Martının sesi aşağıya, denize doğru çekilmiş, karga onu izlemiş kumru ve serçe ve ismini bilemediğim ince sesler, aklımdan incir kuşu, yalı çapkını, dal güvercini, şen papağan demek geçti. Kimisi kırlangıçlar gibi daireler çizerek, dalışlar yaparak şakıdılar. Hiç bilmediğim bir lisanla seslerini inceltip titrettiler. Ben rüyanın fırınında pişen lezzetli bir ekmek halinde kabardım. Trakya sabahında bir hayal bisikletine bindim.

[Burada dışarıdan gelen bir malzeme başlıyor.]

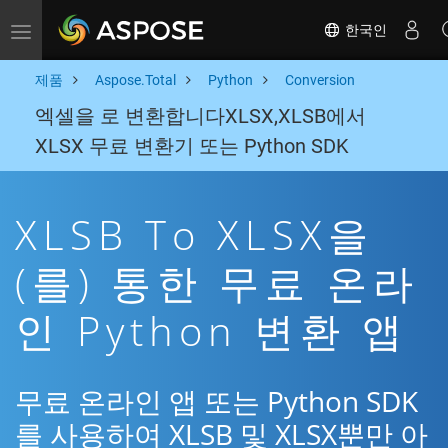
한국인
Toggle navigation
제품
Aspose.Total
Python
Conversion
엑셀을 로 변환합니다XLSX,XLSB에서
XLSX 무료 변환기 또는 Python SDK
XLSB To XLSX을
(를) 통한 무료 온라
인 Python 변환 앱
무료 온라인 앱 또는 Python SDK
를 사용하여 XLSB 및 XLSX뿐만 아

Yattığım yerden kalkıp dışarıya bakmaya niyetlensem de asla bunu yapmayacağım. Bir kaç dakikadır olup bitenler bir daha hiç olmayacaklar. Ne şu perde kalacak ne de kuş sesleri. Belki bahçe de uydurma, şu ışık perdesi de. Bal renkli iri gagalı kuş desen! Bak, nicedir uçak geçmiyordu. İşte gürültüsüyle her şeyin üstünü örterek geçiyor. Hayat bu. Gerçek.